On this day 250 years ago in Braintree (now Quincy), Massachusetts, Abigail Adams wrote to her husband John that she
heard yesterday that a Number of Gentlemen who were together at Cambridge thought it highly proper that a Committee of Ladies should be chosen to examine the Torys Ladies, and proceeded to the choise of 3 Mrs. [Hannah] Winthrop, Mrs. [Mercy Otis] Warren and your Humble Servant.
Sources: “Abigail Adams to John Adams, 21 April 1776,” Founders Online, National Archives, https://founders.archives.gov/documents/Adams/04-01-02-0254. [Original source: The Adams Papers, Adams Family Correspondence, vol. 1, December 1761 – May 1776, ed. Lyman H. Butterfield. Cambridge, MA: Harvard University Press, 1963, pp. 389–391.]; Roberts, Cokie, Founding Mothers: Remembering the Ladies―Empowering Stories of Heroic Women Who Changed the Course of History During the American Revolution at p. 59.

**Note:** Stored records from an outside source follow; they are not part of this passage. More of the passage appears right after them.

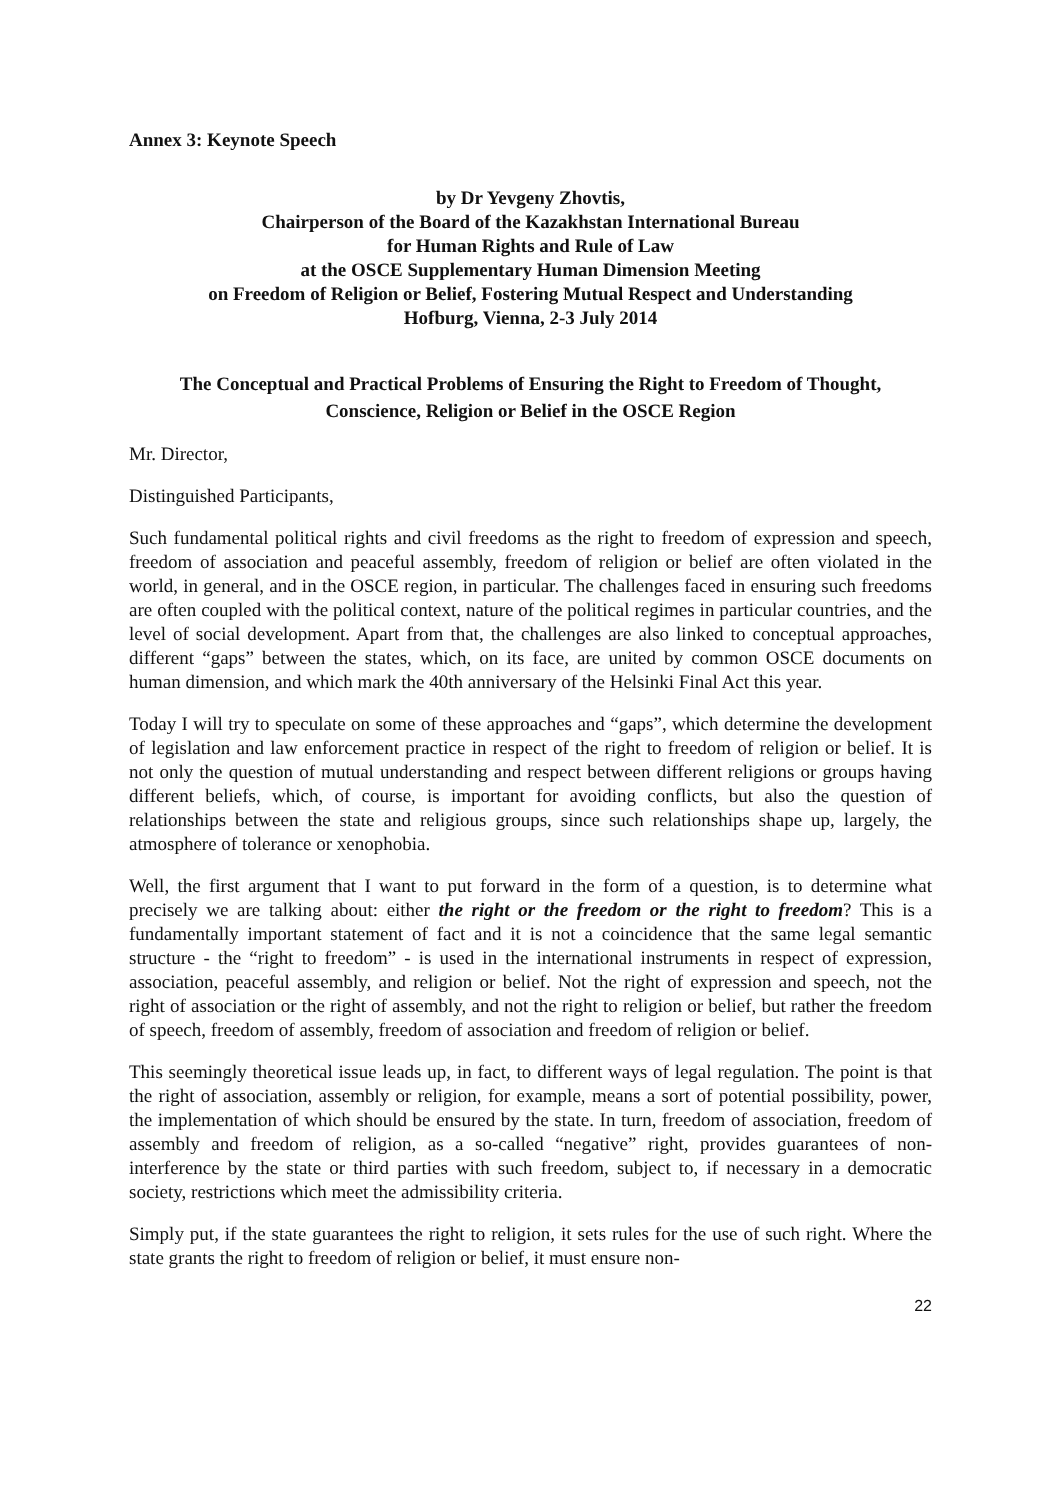Annex 3: Keynote Speech
by Dr Yevgeny Zhovtis,
Chairperson of the Board of the Kazakhstan International Bureau
for Human Rights and Rule of Law
at the OSCE Supplementary Human Dimension Meeting
on Freedom of Religion or Belief, Fostering Mutual Respect and Understanding
Hofburg, Vienna, 2-3 July 2014
The Conceptual and Practical Problems of Ensuring the Right to Freedom of Thought,
Conscience, Religion or Belief in the OSCE Region
Mr. Director,
Distinguished Participants,
Such fundamental political rights and civil freedoms as the right to freedom of expression and speech, freedom of association and peaceful assembly, freedom of religion or belief are often violated in the world, in general, and in the OSCE region, in particular. The challenges faced in ensuring such freedoms are often coupled with the political context, nature of the political regimes in particular countries, and the level of social development. Apart from that, the challenges are also linked to conceptual approaches, different “gaps” between the states, which, on its face, are united by common OSCE documents on human dimension, and which mark the 40th anniversary of the Helsinki Final Act this year.
Today I will try to speculate on some of these approaches and “gaps”, which determine the development of legislation and law enforcement practice in respect of the right to freedom of religion or belief. It is not only the question of mutual understanding and respect between different religions or groups having different beliefs, which, of course, is important for avoiding conflicts, but also the question of relationships between the state and religious groups, since such relationships shape up, largely, the atmosphere of tolerance or xenophobia.
Well, the first argument that I want to put forward in the form of a question, is to determine what precisely we are talking about: either the right or the freedom or the right to freedom? This is a fundamentally important statement of fact and it is not a coincidence that the same legal semantic structure - the “right to freedom” - is used in the international instruments in respect of expression, association, peaceful assembly, and religion or belief. Not the right of expression and speech, not the right of association or the right of assembly, and not the right to religion or belief, but rather the freedom of speech, freedom of assembly, freedom of association and freedom of religion or belief.
This seemingly theoretical issue leads up, in fact, to different ways of legal regulation. The point is that the right of association, assembly or religion, for example, means a sort of potential possibility, power, the implementation of which should be ensured by the state. In turn, freedom of association, freedom of assembly and freedom of religion, as a so-called “negative” right, provides guarantees of non-interference by the state or third parties with such freedom, subject to, if necessary in a democratic society, restrictions which meet the admissibility criteria.
Simply put, if the state guarantees the right to religion, it sets rules for the use of such right. Where the state grants the right to freedom of religion or belief, it must ensure non-
22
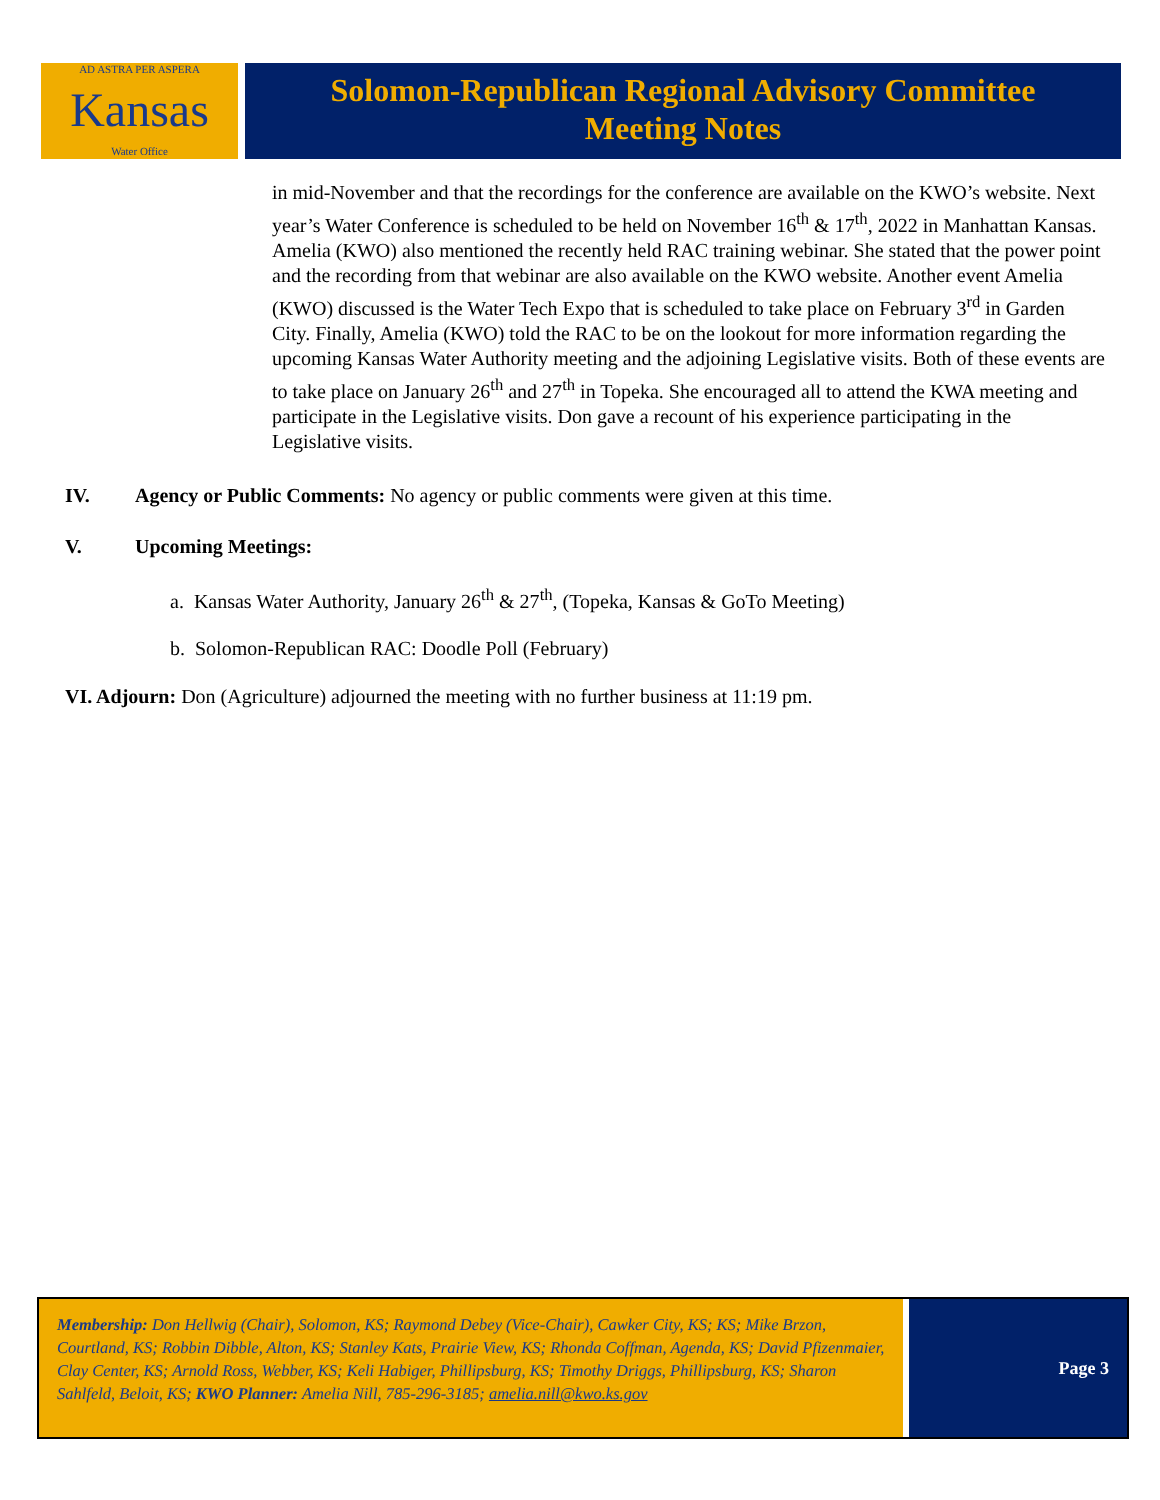AD ASTRA PER ASPERA
Kansas
Water Office
Solomon-Republican Regional Advisory Committee
Meeting Notes
in mid-November and that the recordings for the conference are available on the KWO’s website. Next year’s Water Conference is scheduled to be held on November 16<sup>th</sup> & 17<sup>th</sup>, 2022 in Manhattan Kansas. Amelia (KWO) also mentioned the recently held RAC training webinar. She stated that the power point and the recording from that webinar are also available on the KWO website. Another event Amelia (KWO) discussed is the Water Tech Expo that is scheduled to take place on February 3<sup>rd</sup> in Garden City. Finally, Amelia (KWO) told the RAC to be on the lookout for more information regarding the upcoming Kansas Water Authority meeting and the adjoining Legislative visits. Both of these events are to take place on January 26<sup>th</sup> and 27<sup>th</sup> in Topeka. She encouraged all to attend the KWA meeting and participate in the Legislative visits. Don gave a recount of his experience participating in the Legislative visits.
IV. Agency or Public Comments: No agency or public comments were given at this time.
V. Upcoming Meetings:
a. Kansas Water Authority, January 26<sup>th</sup> & 27<sup>th</sup>, (Topeka, Kansas & GoTo Meeting)
b. Solomon-Republican RAC: Doodle Poll (February)
VI. Adjourn: Don (Agriculture) adjourned the meeting with no further business at 11:19 pm.
Membership: Don Hellwig (Chair), Solomon, KS; Raymond Debey (Vice-Chair), Cawker City, KS; KS; Mike Brzon, Courtland, KS; Robbin Dibble, Alton, KS; Stanley Kats, Prairie View, KS; Rhonda Coffman, Agenda, KS; David Pfizenmaier, Clay Center, KS; Arnold Ross, Webber, KS; Keli Habiger, Phillipsburg, KS; Timothy Driggs, Phillipsburg, KS; Sharon Sahlfeld, Beloit, KS; KWO Planner: Amelia Nill, 785-296-3185; amelia.nill@kwo.ks.gov
Page 3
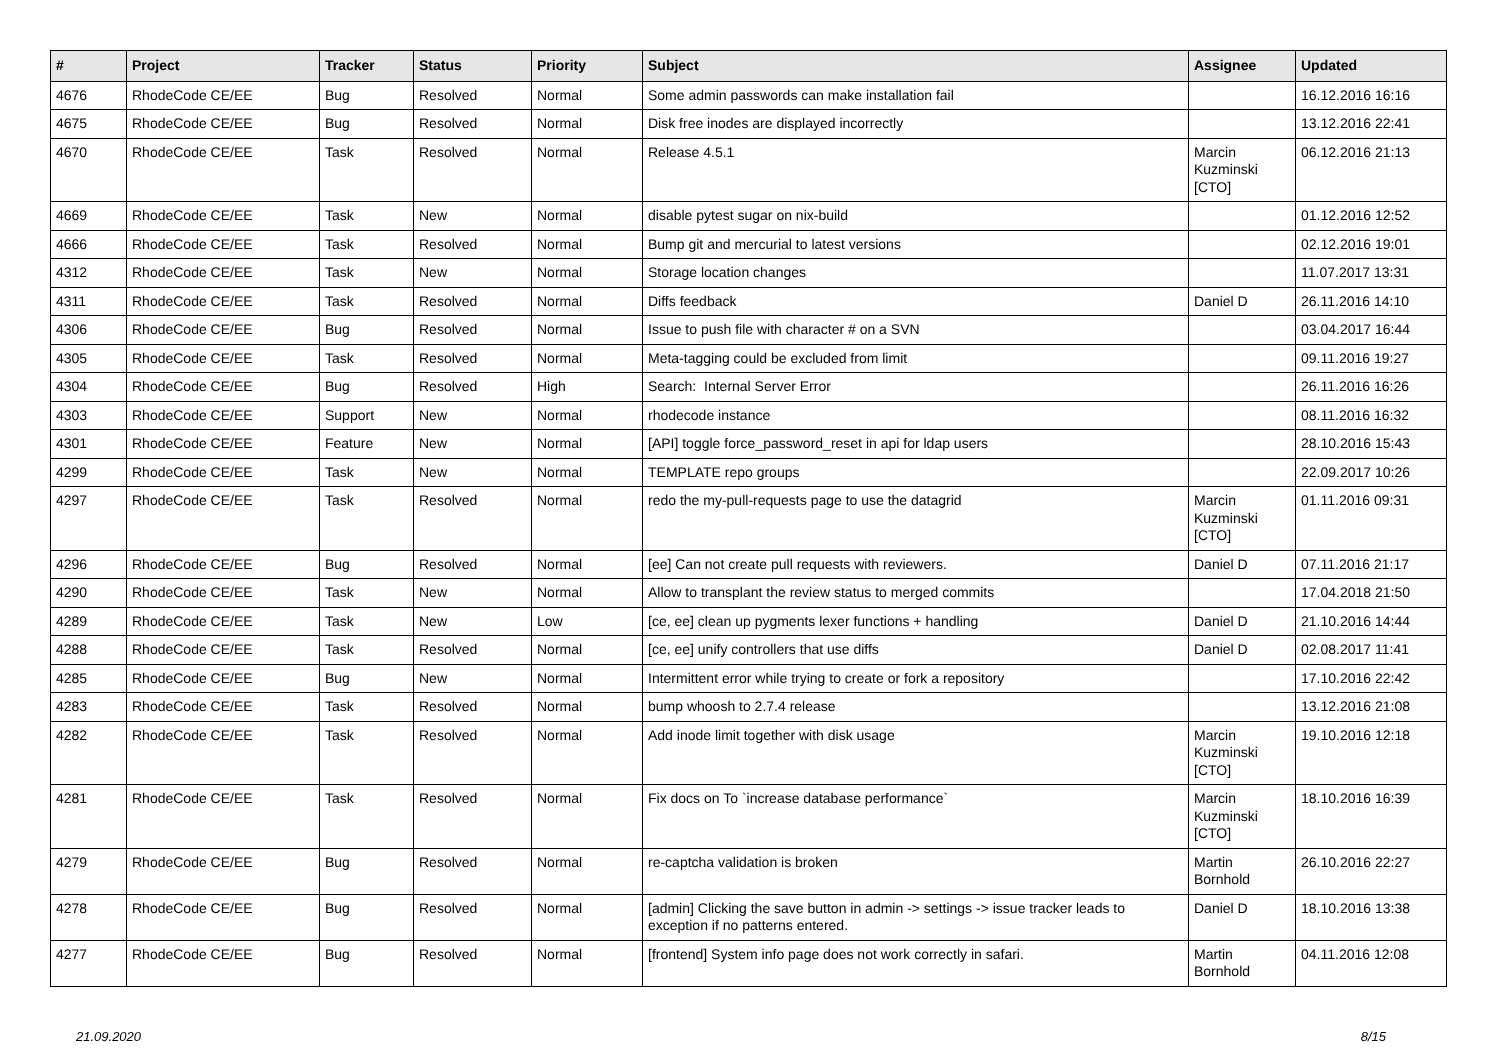| # | Project | Tracker | Status | Priority | Subject | Assignee | Updated |
| --- | --- | --- | --- | --- | --- | --- | --- |
| 4676 | RhodeCode CE/EE | Bug | Resolved | Normal | Some admin passwords can make installation fail | | 16.12.2016 16:16 |
| 4675 | RhodeCode CE/EE | Bug | Resolved | Normal | Disk free inodes are displayed incorrectly | | 13.12.2016 22:41 |
| 4670 | RhodeCode CE/EE | Task | Resolved | Normal | Release 4.5.1 | Marcin Kuzminski [CTO] | 06.12.2016 21:13 |
| 4669 | RhodeCode CE/EE | Task | New | Normal | disable pytest sugar on nix-build | | 01.12.2016 12:52 |
| 4666 | RhodeCode CE/EE | Task | Resolved | Normal | Bump git and mercurial to latest versions | | 02.12.2016 19:01 |
| 4312 | RhodeCode CE/EE | Task | New | Normal | Storage location changes | | 11.07.2017 13:31 |
| 4311 | RhodeCode CE/EE | Task | Resolved | Normal | Diffs feedback | Daniel D | 26.11.2016 14:10 |
| 4306 | RhodeCode CE/EE | Bug | Resolved | Normal | Issue to push file with character # on a SVN | | 03.04.2017 16:44 |
| 4305 | RhodeCode CE/EE | Task | Resolved | Normal | Meta-tagging could be excluded from limit | | 09.11.2016 19:27 |
| 4304 | RhodeCode CE/EE | Bug | Resolved | High | Search: Internal Server Error | | 26.11.2016 16:26 |
| 4303 | RhodeCode CE/EE | Support | New | Normal | rhodecode instance | | 08.11.2016 16:32 |
| 4301 | RhodeCode CE/EE | Feature | New | Normal | [API] toggle force_password_reset in api for ldap users | | 28.10.2016 15:43 |
| 4299 | RhodeCode CE/EE | Task | New | Normal | TEMPLATE repo groups | | 22.09.2017 10:26 |
| 4297 | RhodeCode CE/EE | Task | Resolved | Normal | redo the my-pull-requests page to use the datagrid | Marcin Kuzminski [CTO] | 01.11.2016 09:31 |
| 4296 | RhodeCode CE/EE | Bug | Resolved | Normal | [ee] Can not create pull requests with reviewers. | Daniel D | 07.11.2016 21:17 |
| 4290 | RhodeCode CE/EE | Task | New | Normal | Allow to transplant the review status to merged commits | | 17.04.2018 21:50 |
| 4289 | RhodeCode CE/EE | Task | New | Low | [ce, ee] clean up pygments lexer functions + handling | Daniel D | 21.10.2016 14:44 |
| 4288 | RhodeCode CE/EE | Task | Resolved | Normal | [ce, ee] unify controllers that use diffs | Daniel D | 02.08.2017 11:41 |
| 4285 | RhodeCode CE/EE | Bug | New | Normal | Intermittent error while trying to create or fork a repository | | 17.10.2016 22:42 |
| 4283 | RhodeCode CE/EE | Task | Resolved | Normal | bump whoosh to 2.7.4 release | | 13.12.2016 21:08 |
| 4282 | RhodeCode CE/EE | Task | Resolved | Normal | Add inode limit together with disk usage | Marcin Kuzminski [CTO] | 19.10.2016 12:18 |
| 4281 | RhodeCode CE/EE | Task | Resolved | Normal | Fix docs on To `increase database performance` | Marcin Kuzminski [CTO] | 18.10.2016 16:39 |
| 4279 | RhodeCode CE/EE | Bug | Resolved | Normal | re-captcha validation is broken | Martin Bornhold | 26.10.2016 22:27 |
| 4278 | RhodeCode CE/EE | Bug | Resolved | Normal | [admin] Clicking the save button in admin -> settings -> issue tracker leads to exception if no patterns entered. | Daniel D | 18.10.2016 13:38 |
| 4277 | RhodeCode CE/EE | Bug | Resolved | Normal | [frontend] System info page does not work correctly in safari. | Martin Bornhold | 04.11.2016 12:08 |
21.09.2020 8/15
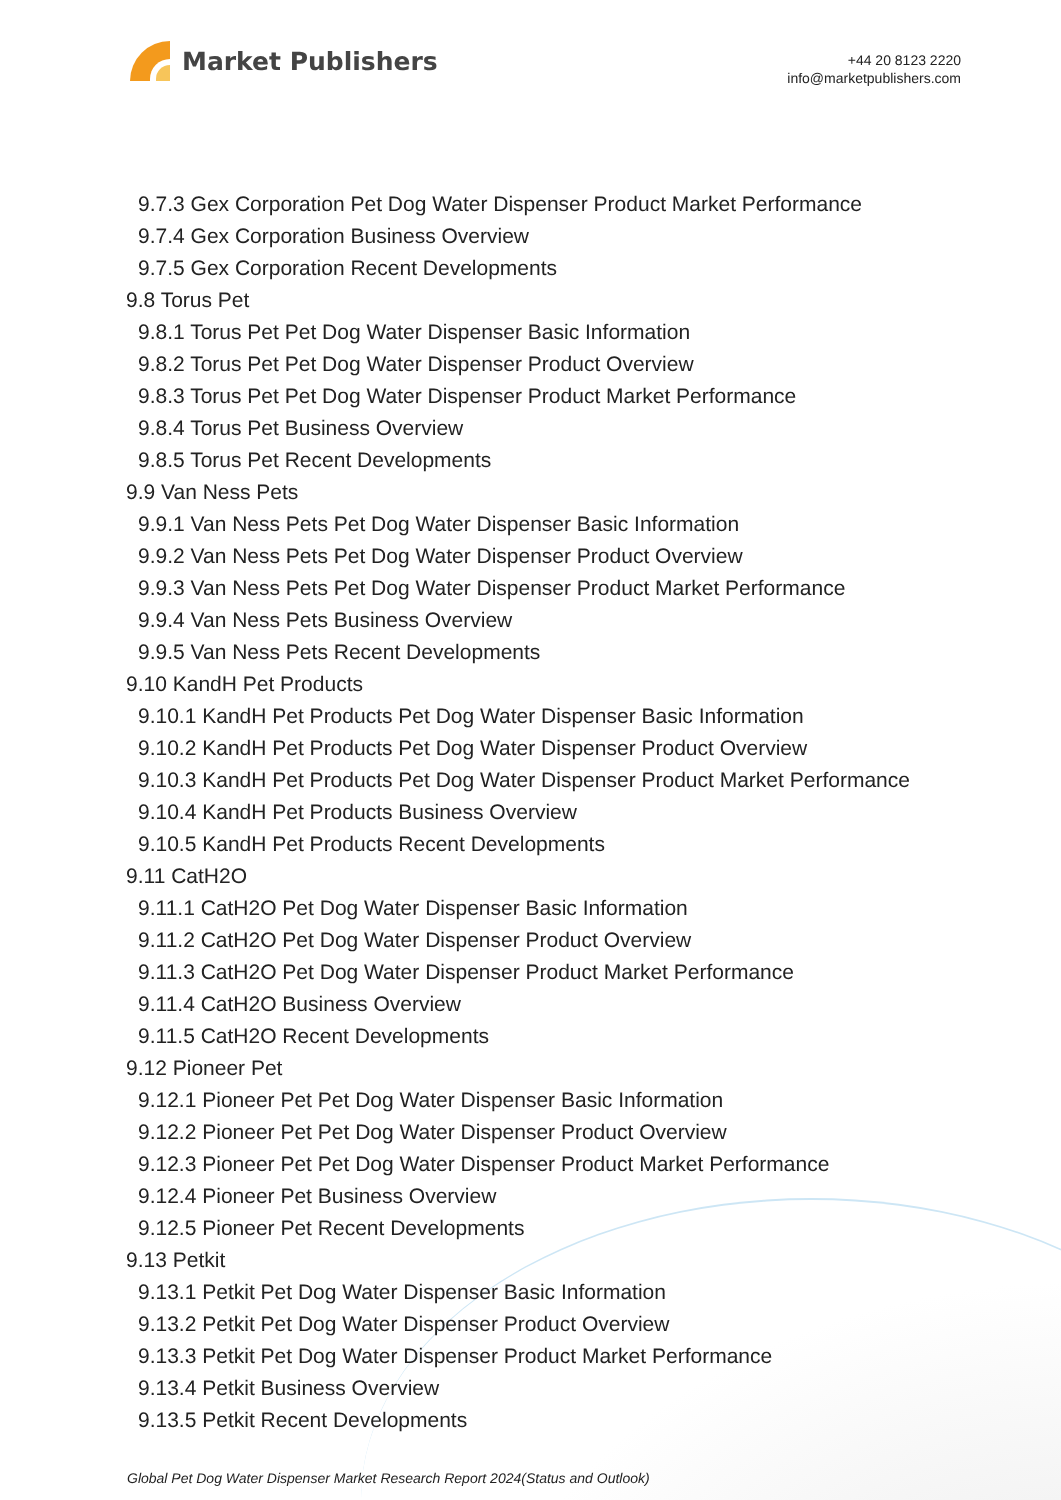Market Publishers
+44 20 8123 2220
info@marketpublishers.com
9.7.3 Gex Corporation Pet Dog Water Dispenser Product Market Performance
9.7.4 Gex Corporation Business Overview
9.7.5 Gex Corporation Recent Developments
9.8 Torus Pet
9.8.1 Torus Pet Pet Dog Water Dispenser Basic Information
9.8.2 Torus Pet Pet Dog Water Dispenser Product Overview
9.8.3 Torus Pet Pet Dog Water Dispenser Product Market Performance
9.8.4 Torus Pet Business Overview
9.8.5 Torus Pet Recent Developments
9.9 Van Ness Pets
9.9.1 Van Ness Pets Pet Dog Water Dispenser Basic Information
9.9.2 Van Ness Pets Pet Dog Water Dispenser Product Overview
9.9.3 Van Ness Pets Pet Dog Water Dispenser Product Market Performance
9.9.4 Van Ness Pets Business Overview
9.9.5 Van Ness Pets Recent Developments
9.10 KandH Pet Products
9.10.1 KandH Pet Products Pet Dog Water Dispenser Basic Information
9.10.2 KandH Pet Products Pet Dog Water Dispenser Product Overview
9.10.3 KandH Pet Products Pet Dog Water Dispenser Product Market Performance
9.10.4 KandH Pet Products Business Overview
9.10.5 KandH Pet Products Recent Developments
9.11 CatH2O
9.11.1 CatH2O Pet Dog Water Dispenser Basic Information
9.11.2 CatH2O Pet Dog Water Dispenser Product Overview
9.11.3 CatH2O Pet Dog Water Dispenser Product Market Performance
9.11.4 CatH2O Business Overview
9.11.5 CatH2O Recent Developments
9.12 Pioneer Pet
9.12.1 Pioneer Pet Pet Dog Water Dispenser Basic Information
9.12.2 Pioneer Pet Pet Dog Water Dispenser Product Overview
9.12.3 Pioneer Pet Pet Dog Water Dispenser Product Market Performance
9.12.4 Pioneer Pet Business Overview
9.12.5 Pioneer Pet Recent Developments
9.13 Petkit
9.13.1 Petkit Pet Dog Water Dispenser Basic Information
9.13.2 Petkit Pet Dog Water Dispenser Product Overview
9.13.3 Petkit Pet Dog Water Dispenser Product Market Performance
9.13.4 Petkit Business Overview
9.13.5 Petkit Recent Developments
Global Pet Dog Water Dispenser Market Research Report 2024(Status and Outlook)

On this day 250 years ago three miles northeast of Fort Johnson, South Carolina, the brig Comet of the South Carolina Navy under Captain Joseph Turpin with the captured prize St. James and its cargo of sugar and rum were chased by the British sloop HMS Falcon and her tender HMS General Clinton. The Comet escaped into Charlestown Harbor but the St. James ran aground on a sandbar. The Comet‘s guns drove off the General Clinton on its first attempt to seize the St. James but Captain Turpin had to order the St. James burned to prevent its capture by the British.